« Je n'avais pas d'amis dans ma ville natale et je me sentais pressé de devenir financièrement indépendant le plus vite possible. Je suis donc devenu un hikikomori avec l'objectif de vivre chaque jour en ne faisant que des choses qui en valent la peine », indique-t-il.
Incapable de trouver un bon emploi après avoir obtenu son diplôme universitaire à Tokyo ou de réaliser son rêve de devenir romancier, Nito est retourné dans sa ville natale pour s'exercer au dessin dans l'espoir de devenir un créateur de bandes dessinées et autres œuvres auto-éditées. Il avait initialement prévu de rester un hikikomori pendant trois ans seulement ou jusqu'à ce qu'il puisse subvenir à ses besoins. Le rêve de Nito de devenir autonome grâce à ses propres créations l'a finalement incité à apprendre l'anglais et le développement de jeux à partir de 2015. Il consacre ses efforts à la filière jeux vidéo depuis 5 ans. Aujourd'hui, avec des compétences en anglais courant et son premier jeu prêt à être lancé sur Steam, son travail acharné commence à porter des fruits. Le projet sort d’une campagne de levée de fonds réussie sur la plateforme Kickstarter. Le lancement du jeu est initialement prévu pour le mois d’avril de l’année en cours est repoussé à avril 2023.
Durant 3 ans, Luke Rissacher s’est de même investi de façon active pour développer un jeu, mais après des milliers d’heures consacrées à ce projet et l’écriture de dizaines de milliers de lignes de code, ce développeur s’est rendu compte de la réalité amère du marché des jeux vidéo indépendants. Malgré une réception positive dans les forums et Reddit, 4 copies seulement du jeu Infinitroid ont été vendues. Son jeu a été acheté par des gens “généreux” qui avaient déjà eu un accès gratuit, mais ils ont voulu quand même supporter son développement. Rissacher explique qu’avant qu’il mette son jeu en vente, il avait rencontré du succès, avec 368 personnes créant un compte gratuit. Selon ses statistiques, les gens ont passé 1080 heures à jouer et beaucoup le font de façon quotidienne ou hebdomadaire. Tout portait à croire que le jeu allait réaliser des ventes, aussi minimes qu’elles soient, mais au moins il y aura des ventes. Mais entre la période de novembre 2017 et février 2018, sur les nouveaux 1016 visiteurs du site, aucune personne n’a acheté le jeu, débouchant donc vers un taux de conversion de 0 %.
Le cas Rissacher n’est pas isolé dans cette sphère dite du jeu vidéo indépendant (des jeux vidéo créés sans l'aide financière d'un éditeur de jeux vidéo).

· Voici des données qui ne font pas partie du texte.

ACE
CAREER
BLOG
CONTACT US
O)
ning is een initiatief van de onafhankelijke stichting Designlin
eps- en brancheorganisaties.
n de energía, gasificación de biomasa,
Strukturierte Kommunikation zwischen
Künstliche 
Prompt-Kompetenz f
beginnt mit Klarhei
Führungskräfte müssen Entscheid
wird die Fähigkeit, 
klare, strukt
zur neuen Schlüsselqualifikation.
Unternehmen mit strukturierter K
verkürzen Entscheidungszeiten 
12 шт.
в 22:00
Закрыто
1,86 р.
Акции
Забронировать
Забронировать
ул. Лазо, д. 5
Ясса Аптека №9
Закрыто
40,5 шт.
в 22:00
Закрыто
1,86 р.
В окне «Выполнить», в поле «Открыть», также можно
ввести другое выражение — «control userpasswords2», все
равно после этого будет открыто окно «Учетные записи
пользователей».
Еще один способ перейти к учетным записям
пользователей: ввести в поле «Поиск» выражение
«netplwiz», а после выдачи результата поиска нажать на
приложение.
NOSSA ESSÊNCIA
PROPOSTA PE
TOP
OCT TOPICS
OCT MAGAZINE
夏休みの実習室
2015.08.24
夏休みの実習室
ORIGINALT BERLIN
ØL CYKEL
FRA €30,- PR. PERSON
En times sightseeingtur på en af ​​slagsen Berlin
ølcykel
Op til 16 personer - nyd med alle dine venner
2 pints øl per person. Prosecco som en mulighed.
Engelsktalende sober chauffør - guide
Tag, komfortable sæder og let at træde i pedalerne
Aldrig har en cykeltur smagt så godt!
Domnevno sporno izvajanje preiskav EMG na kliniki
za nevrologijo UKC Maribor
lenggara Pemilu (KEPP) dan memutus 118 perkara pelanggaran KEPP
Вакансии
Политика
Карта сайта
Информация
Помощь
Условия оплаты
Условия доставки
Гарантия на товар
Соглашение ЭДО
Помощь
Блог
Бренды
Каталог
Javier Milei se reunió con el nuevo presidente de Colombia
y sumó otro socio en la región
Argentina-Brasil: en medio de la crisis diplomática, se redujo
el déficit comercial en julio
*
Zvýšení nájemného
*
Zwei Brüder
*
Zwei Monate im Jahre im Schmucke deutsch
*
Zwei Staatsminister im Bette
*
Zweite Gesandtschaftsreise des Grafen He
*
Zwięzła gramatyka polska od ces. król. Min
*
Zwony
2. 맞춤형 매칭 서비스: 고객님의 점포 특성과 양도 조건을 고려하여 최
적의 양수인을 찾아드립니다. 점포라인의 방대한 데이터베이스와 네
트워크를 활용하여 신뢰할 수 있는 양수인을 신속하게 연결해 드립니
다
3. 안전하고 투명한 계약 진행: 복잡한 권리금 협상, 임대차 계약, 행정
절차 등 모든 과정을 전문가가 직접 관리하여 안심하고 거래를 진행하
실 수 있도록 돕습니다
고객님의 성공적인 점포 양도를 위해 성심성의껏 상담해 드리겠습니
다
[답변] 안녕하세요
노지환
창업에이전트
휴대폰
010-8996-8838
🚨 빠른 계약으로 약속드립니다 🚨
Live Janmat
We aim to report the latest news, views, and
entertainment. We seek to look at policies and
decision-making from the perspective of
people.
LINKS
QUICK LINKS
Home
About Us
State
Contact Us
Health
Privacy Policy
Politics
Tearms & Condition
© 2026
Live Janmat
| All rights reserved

Elle connaît une montée en puissance depuis le début des années 2000, notamment grâce à la distribution dématérialisée des jeux vidéo. Depuis 2014, la filière connaît une explosion, parfois appelée tsunami indie /indiepocalypse. Non seulement le nombre de jeux vidéo croît à un rythme exponentiel, mais aussi le rythme de lancement de nouveaux titres. Bien que beaucoup de jeux sont des shovelwares Unity (c’est à dire des jeux lancés de façon hâtive), beaucoup de titres sont peaufinés et ont requis beaucoup d’effort de développement. Seulement, seul un pourcentage minime de jeux a rendez-vous avec le succès, la plupart sont oubliés dans le raz-de-marée.
Le jeu Scanner Sombre de Mark Morris et Chris delay a fait un flop total, malgré que ces développeurs ont connu une série de succès auparavant. De même pour The End is Nigh d’Edmund McMillen qui a réalisé des ventes modestes malgré le fait que le développeur réputé de la scène indé a déjà travaillé sur des blockbusters comme Super Meat Boy et Binding of Isaac. Dans les chiffres, Luke a passé plus de 2600 heures à développer Infinitroid et a écrit 62 176 lignes de code (essentiellement en C++). Le jeu a réalisé juste 27,92 dollars, soit près de 0,01 $ l’heure. S’il avait choisi de passer son temps à laver la vaisselle pour 7,25$ l’heure (un job 725 fois plus lucratif), il aurait gagné 19 000 dollars.